Tuesday, February 24, 2009

The Damage Has Been Done

Thank you, FASB. Thank you for the turning what would have been a bad, deleveraging-driven economic downturn into the borderline depression here in the US. Oh, and let’s not forget to thank your efficient market cohorts who have chosen to ignore decades of behavioral science and stick to the dogma of market efficiencies, including illiquid assets depressed by panic driven redemptions and forced liquidations.

Thank you for not appreciating the power of reflexivity and the feedback loop from the financial to the real economy with its negative wealth effect.
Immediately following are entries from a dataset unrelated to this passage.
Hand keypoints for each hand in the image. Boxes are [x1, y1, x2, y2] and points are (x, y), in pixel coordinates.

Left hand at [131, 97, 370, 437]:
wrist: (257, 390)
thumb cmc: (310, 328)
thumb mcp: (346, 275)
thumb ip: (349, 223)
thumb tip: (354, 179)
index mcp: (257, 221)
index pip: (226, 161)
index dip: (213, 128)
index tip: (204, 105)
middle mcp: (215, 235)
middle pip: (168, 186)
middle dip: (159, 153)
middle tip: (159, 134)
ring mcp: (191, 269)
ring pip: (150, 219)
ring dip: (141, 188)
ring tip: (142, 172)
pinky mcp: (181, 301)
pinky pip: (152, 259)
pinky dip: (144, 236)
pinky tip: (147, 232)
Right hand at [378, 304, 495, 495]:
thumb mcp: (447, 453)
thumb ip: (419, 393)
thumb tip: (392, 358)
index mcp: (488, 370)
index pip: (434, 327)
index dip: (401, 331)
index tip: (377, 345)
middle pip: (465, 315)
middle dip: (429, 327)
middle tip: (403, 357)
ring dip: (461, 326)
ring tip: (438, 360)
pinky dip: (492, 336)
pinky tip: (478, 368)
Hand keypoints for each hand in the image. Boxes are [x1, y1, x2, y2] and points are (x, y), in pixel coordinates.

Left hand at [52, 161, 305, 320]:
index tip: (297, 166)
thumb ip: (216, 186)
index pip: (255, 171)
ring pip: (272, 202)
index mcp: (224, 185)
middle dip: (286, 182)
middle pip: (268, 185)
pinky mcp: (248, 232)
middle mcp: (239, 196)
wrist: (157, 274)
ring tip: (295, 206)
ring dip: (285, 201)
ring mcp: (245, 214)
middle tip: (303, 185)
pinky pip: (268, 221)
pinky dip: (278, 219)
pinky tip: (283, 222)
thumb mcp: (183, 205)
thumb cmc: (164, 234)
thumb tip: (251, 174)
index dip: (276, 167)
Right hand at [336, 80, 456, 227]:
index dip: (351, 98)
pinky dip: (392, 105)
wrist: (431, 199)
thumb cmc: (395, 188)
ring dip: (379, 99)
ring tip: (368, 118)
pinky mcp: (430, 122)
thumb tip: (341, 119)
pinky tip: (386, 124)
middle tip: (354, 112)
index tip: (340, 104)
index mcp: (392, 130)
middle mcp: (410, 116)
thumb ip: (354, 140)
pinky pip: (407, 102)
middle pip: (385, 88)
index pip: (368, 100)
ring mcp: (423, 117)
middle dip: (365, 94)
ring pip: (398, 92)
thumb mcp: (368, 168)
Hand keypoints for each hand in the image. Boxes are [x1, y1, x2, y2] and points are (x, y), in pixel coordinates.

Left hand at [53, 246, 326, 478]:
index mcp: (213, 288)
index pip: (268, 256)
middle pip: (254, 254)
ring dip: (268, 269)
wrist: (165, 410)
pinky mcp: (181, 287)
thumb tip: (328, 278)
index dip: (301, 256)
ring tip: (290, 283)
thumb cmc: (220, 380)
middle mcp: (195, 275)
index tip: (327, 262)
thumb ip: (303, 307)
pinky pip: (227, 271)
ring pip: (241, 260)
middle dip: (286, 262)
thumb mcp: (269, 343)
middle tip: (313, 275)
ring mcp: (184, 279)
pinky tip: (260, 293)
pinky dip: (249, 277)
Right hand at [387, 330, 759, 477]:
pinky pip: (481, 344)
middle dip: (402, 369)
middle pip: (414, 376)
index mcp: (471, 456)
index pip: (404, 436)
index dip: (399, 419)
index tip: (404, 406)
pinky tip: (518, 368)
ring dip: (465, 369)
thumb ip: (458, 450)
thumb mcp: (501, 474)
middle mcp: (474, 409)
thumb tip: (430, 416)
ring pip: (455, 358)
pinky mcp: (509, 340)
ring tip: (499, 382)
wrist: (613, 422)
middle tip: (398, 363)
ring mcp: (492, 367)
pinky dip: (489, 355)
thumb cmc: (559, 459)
For that is where things stand these so many months into the relentless graveyard spiral of bank assets writedowns, with its unchecked inevitability of creating the very real economy conditions that justify the depressed prices. At this lovely moment, the efficient market advocates are certain to proclaim the “wisdom” of the market in forecasting where the fair value of the depressed assets truly belonged (of course ignoring how reflexivity creates the very conditions it “predicts”. A self-fulfilling prophecy example if ever there was one.)
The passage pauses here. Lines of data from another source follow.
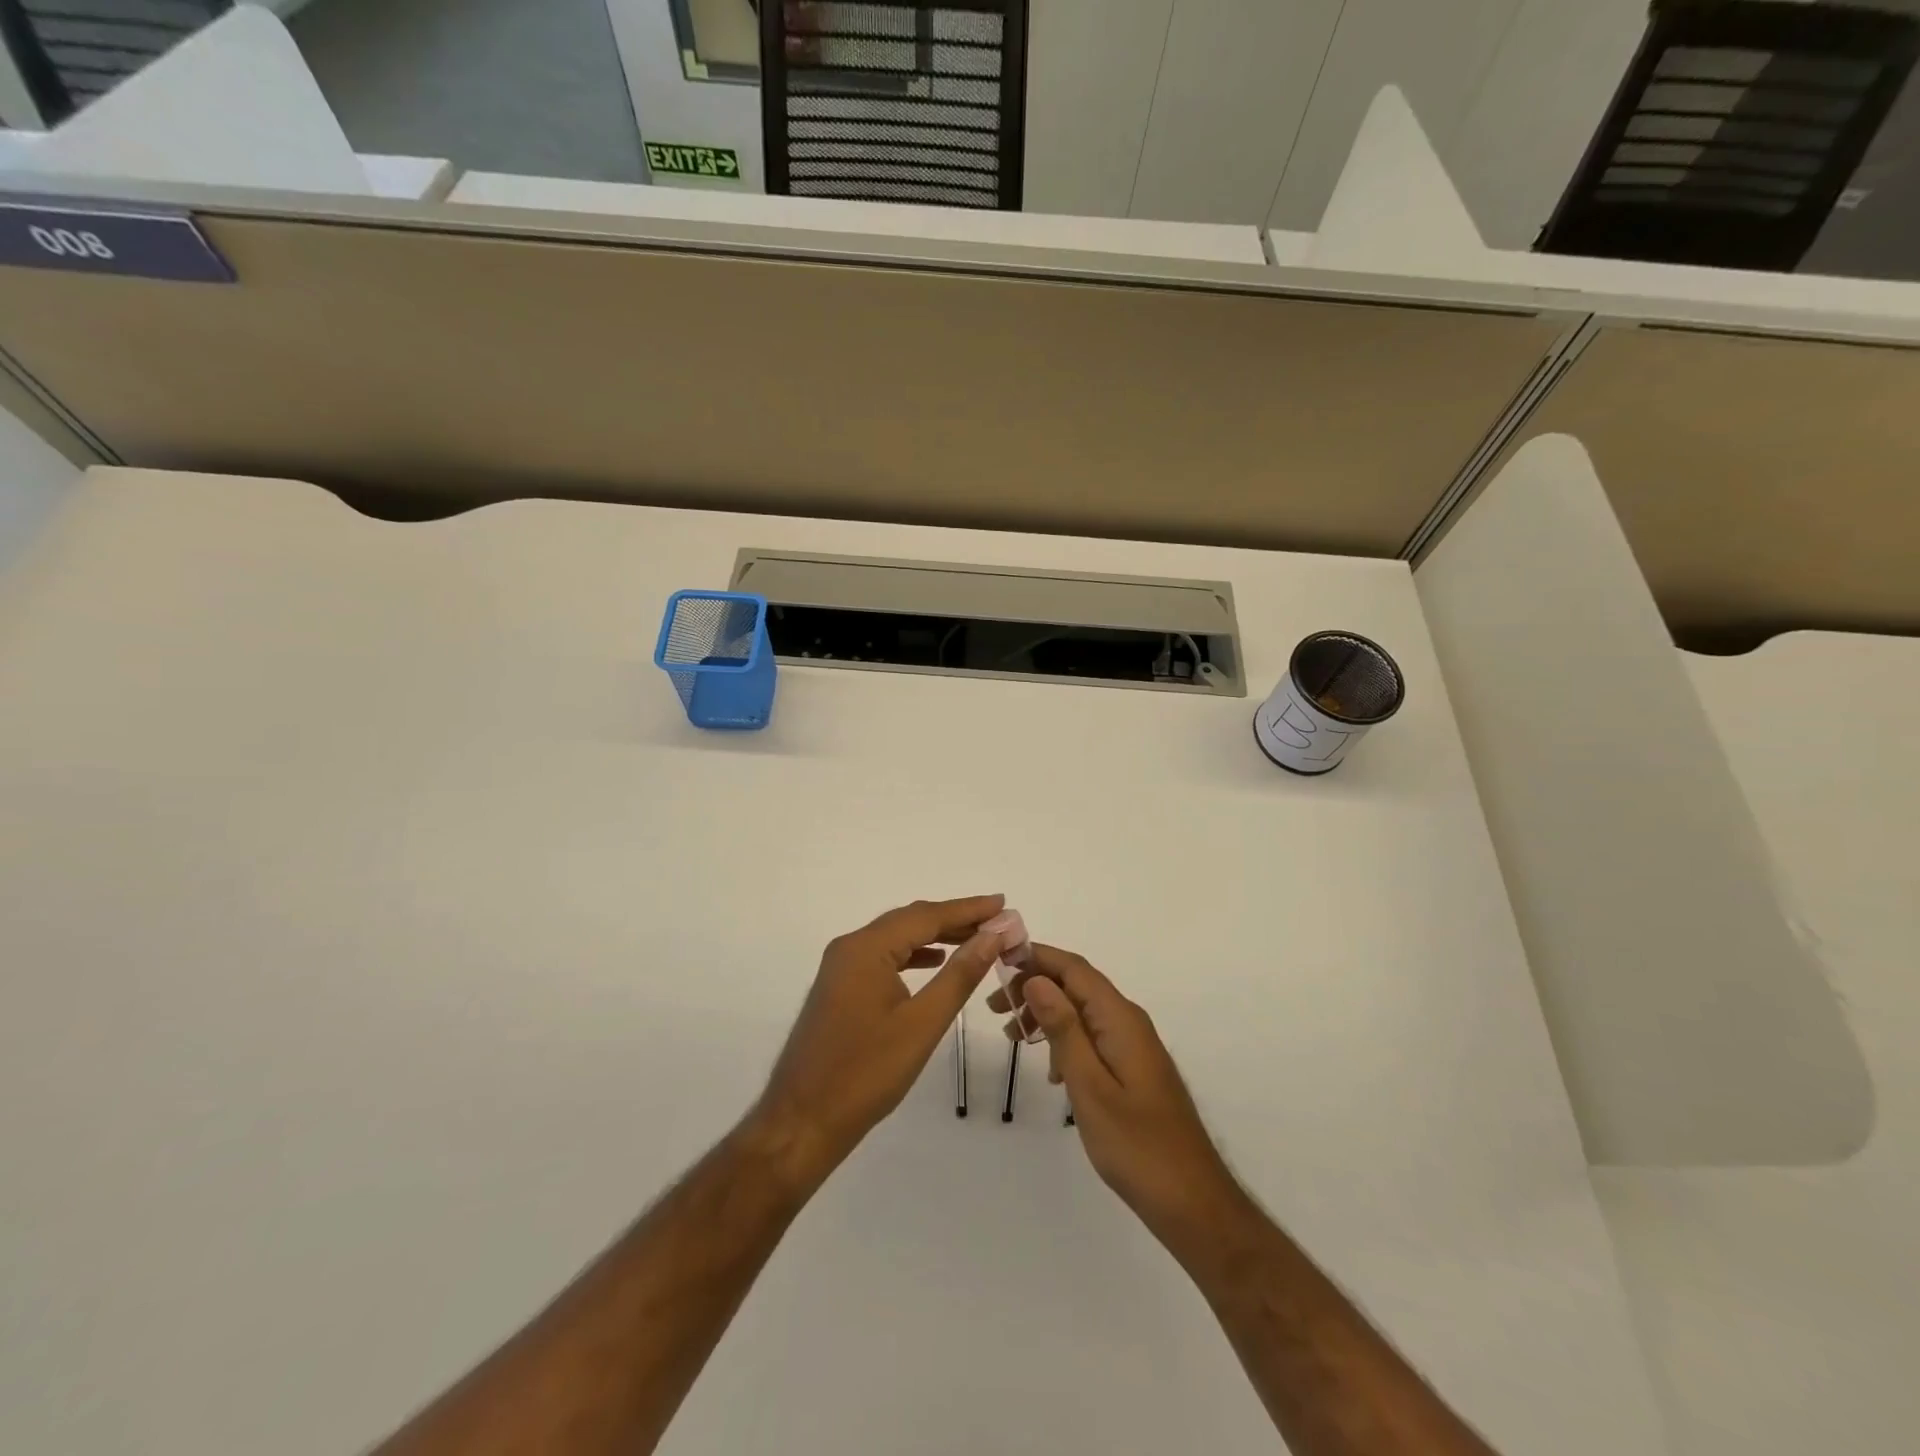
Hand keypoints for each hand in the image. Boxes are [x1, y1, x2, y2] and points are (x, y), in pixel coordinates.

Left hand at [750, 895, 1013, 1187]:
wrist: (803, 1122)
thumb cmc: (866, 1073)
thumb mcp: (922, 1024)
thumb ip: (959, 975)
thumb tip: (992, 936)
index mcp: (866, 948)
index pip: (926, 916)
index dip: (968, 909)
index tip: (1003, 902)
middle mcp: (850, 947)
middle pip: (910, 921)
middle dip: (955, 919)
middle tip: (997, 921)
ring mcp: (841, 968)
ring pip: (896, 939)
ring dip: (936, 936)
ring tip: (976, 940)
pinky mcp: (840, 988)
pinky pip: (884, 958)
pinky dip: (913, 955)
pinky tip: (935, 962)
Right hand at [989, 945, 1246, 1246]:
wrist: (1192, 1201)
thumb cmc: (1136, 1145)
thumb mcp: (1089, 1086)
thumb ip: (1064, 1029)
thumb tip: (1036, 979)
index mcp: (1120, 1018)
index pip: (1074, 968)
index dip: (1036, 957)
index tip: (997, 961)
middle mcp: (1128, 1021)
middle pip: (1076, 985)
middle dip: (1034, 986)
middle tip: (994, 1007)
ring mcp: (1133, 1045)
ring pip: (1082, 1010)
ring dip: (1046, 1014)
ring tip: (1011, 1035)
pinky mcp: (1133, 1068)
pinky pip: (1092, 1036)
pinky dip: (1064, 1039)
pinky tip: (1049, 1071)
To be clear, I get the transparency argument put forth by FASB and certain groups advocating mark-to-market, such as the CFA Institute. However, it takes an intellectual leap backward to conclude that mark-to-market is the only asset valuation method worthy of consideration. In such a view and since markets are "efficient at all times and under all circumstances", only the last trade can be considered an acceptable data point to know what the “fair value” of an asset is. No reason to consider other valuation methodologies (such as mark to maturity), for such methods are fraught with potential senior management chicanery. In such a view.

Investment Strategy Implications

With all the talk of a Great Depression II, I have a recommendation. I recommend that FASB and the efficient market cohorts hire a spokesperson. A spokesperson with a trademark expression that exemplifies the economic situation we find ourselves in. I recommend Oliver Hardy, who said it best, “Well, here's another nice mess you've gotten me into."
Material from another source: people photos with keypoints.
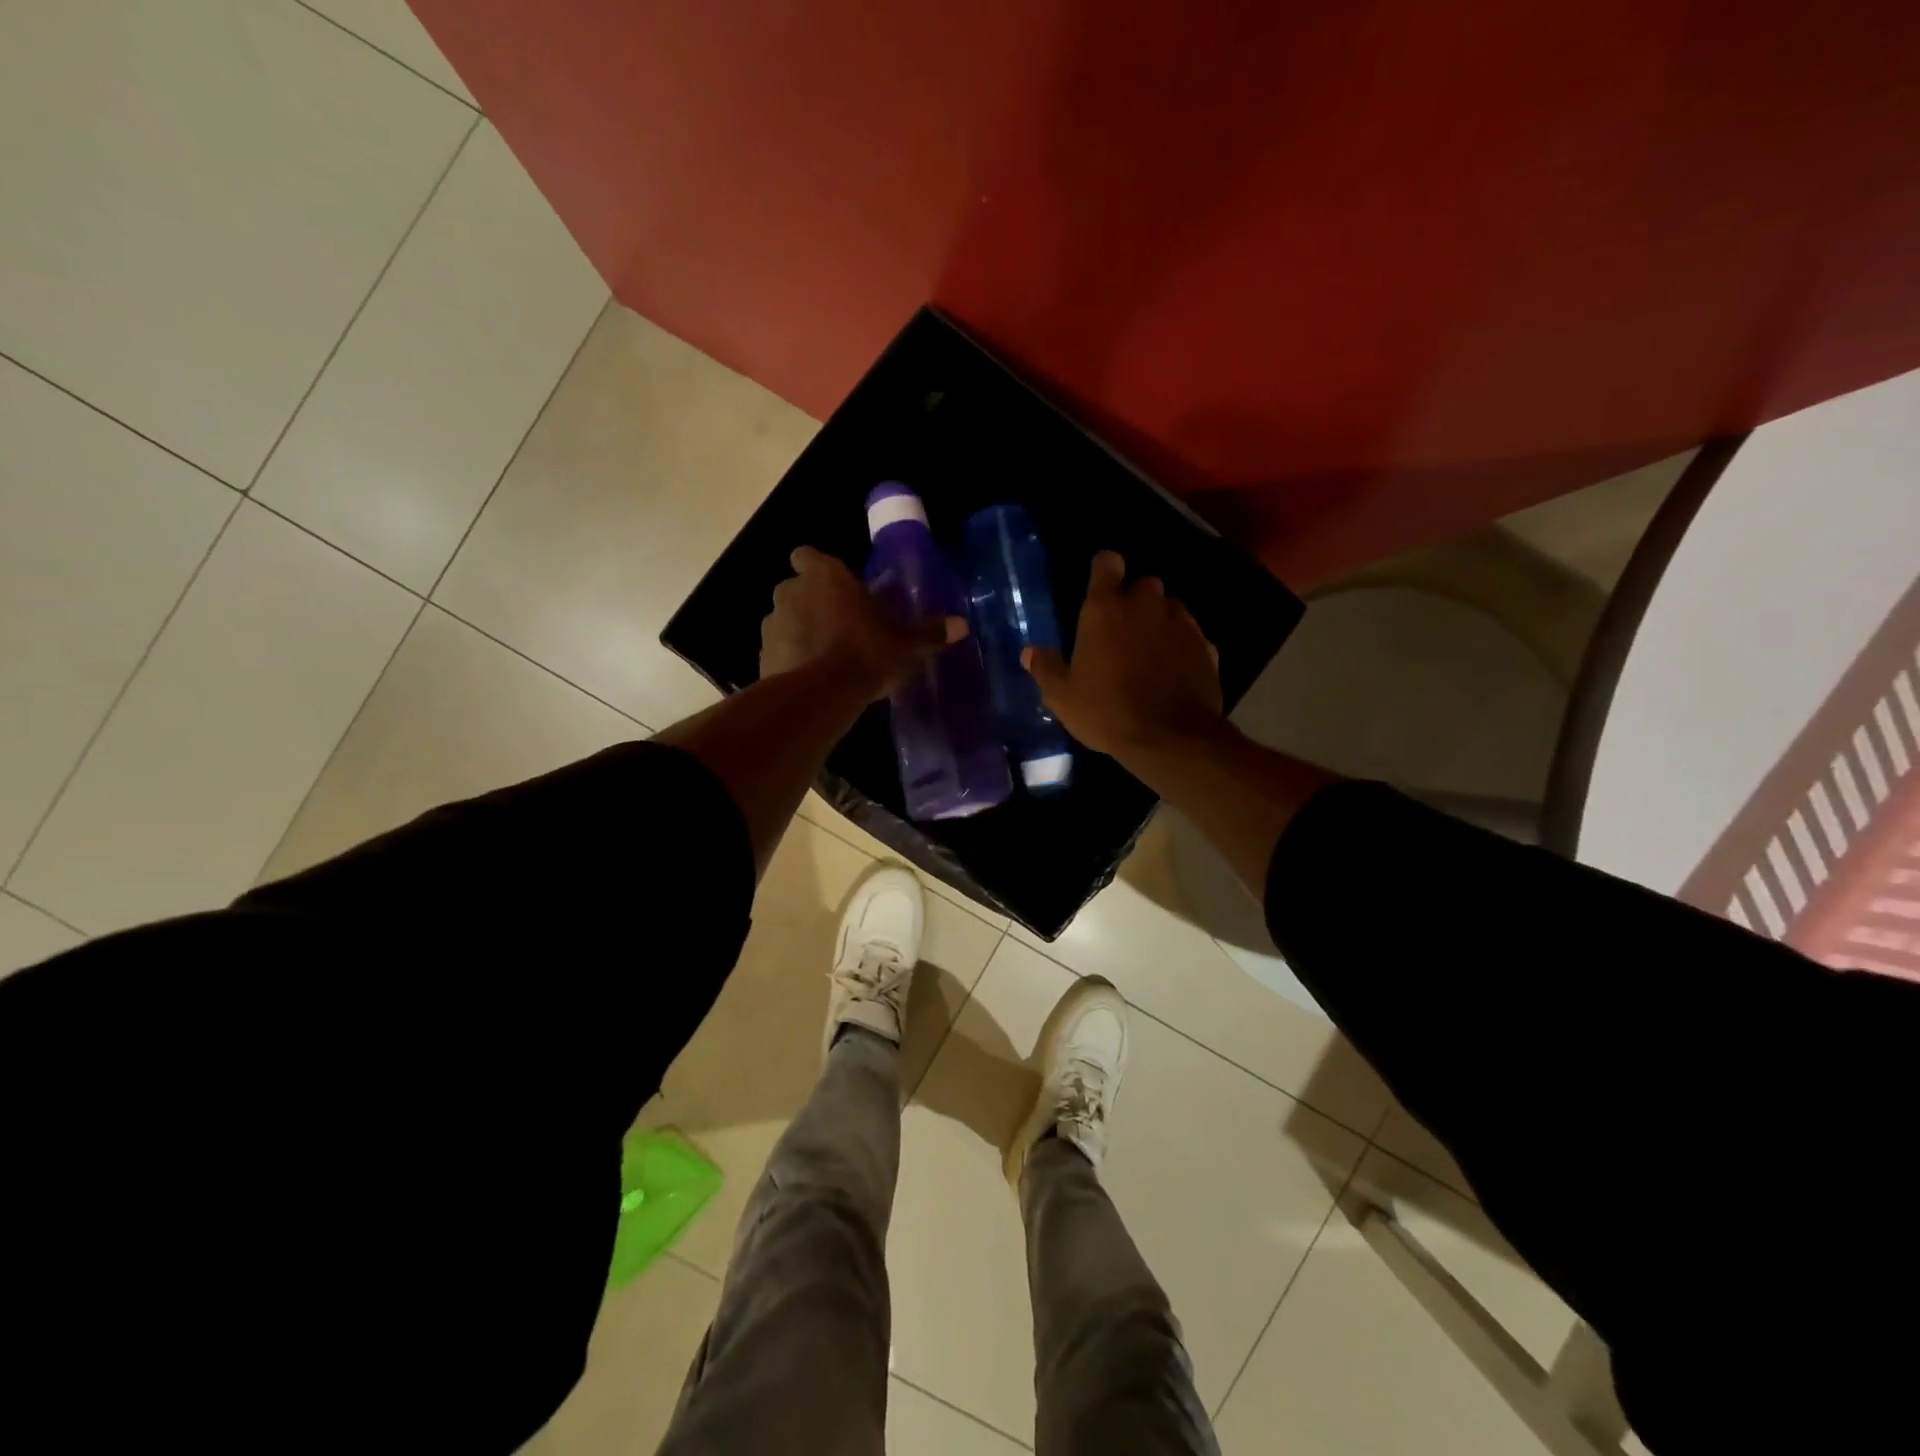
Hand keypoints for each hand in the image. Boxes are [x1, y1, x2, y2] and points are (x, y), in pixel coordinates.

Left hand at [761, 546, 965, 698]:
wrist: (820, 695)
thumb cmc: (865, 653)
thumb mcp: (904, 645)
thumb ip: (928, 633)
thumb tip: (962, 625)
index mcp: (825, 575)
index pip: (808, 555)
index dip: (819, 568)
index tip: (836, 586)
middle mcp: (791, 590)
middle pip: (797, 587)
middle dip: (812, 601)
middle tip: (839, 623)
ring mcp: (772, 623)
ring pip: (785, 618)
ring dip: (800, 630)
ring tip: (825, 655)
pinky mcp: (763, 654)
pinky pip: (778, 649)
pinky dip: (791, 657)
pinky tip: (811, 677)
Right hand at [1023, 551, 1223, 757]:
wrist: (1172, 738)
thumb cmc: (1108, 711)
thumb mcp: (1063, 697)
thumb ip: (1046, 668)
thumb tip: (1030, 652)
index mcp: (1106, 609)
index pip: (1107, 563)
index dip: (1103, 570)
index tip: (1099, 588)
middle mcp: (1146, 604)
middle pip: (1142, 584)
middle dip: (1133, 600)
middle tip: (1120, 632)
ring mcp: (1181, 623)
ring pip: (1169, 608)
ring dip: (1158, 621)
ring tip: (1147, 653)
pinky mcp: (1206, 646)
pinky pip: (1189, 635)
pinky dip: (1180, 646)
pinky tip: (1171, 672)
The damage has been done. Repeal or modification of FAS 157 will now almost certainly have limited positive effects now that reflexivity has begun to work its magic. In fact, one could argue that repeal or modification of mark-to-market will actually inhibit, if not outright eliminate, the recognition of the capital appreciation potential in many of the panic driven depressed assets once fear recedes and balanced thinking returns. Under such conditions, one can only conclude that the winners will be those who scoop up the babies thrown out with the bath water. Tragically, those winners are not likely to be the entities who were forced to writedown all the "toxic" assets - the banks.

(By the way, I wonder if the history books will conclude that the adoption of FAS 157 is the equivalent of Smoot-Hawley: What the Smoot-Hawley act did for the Great Depression, FAS 157 does for the economic mess we are in today – turn a bad recession into a depression.)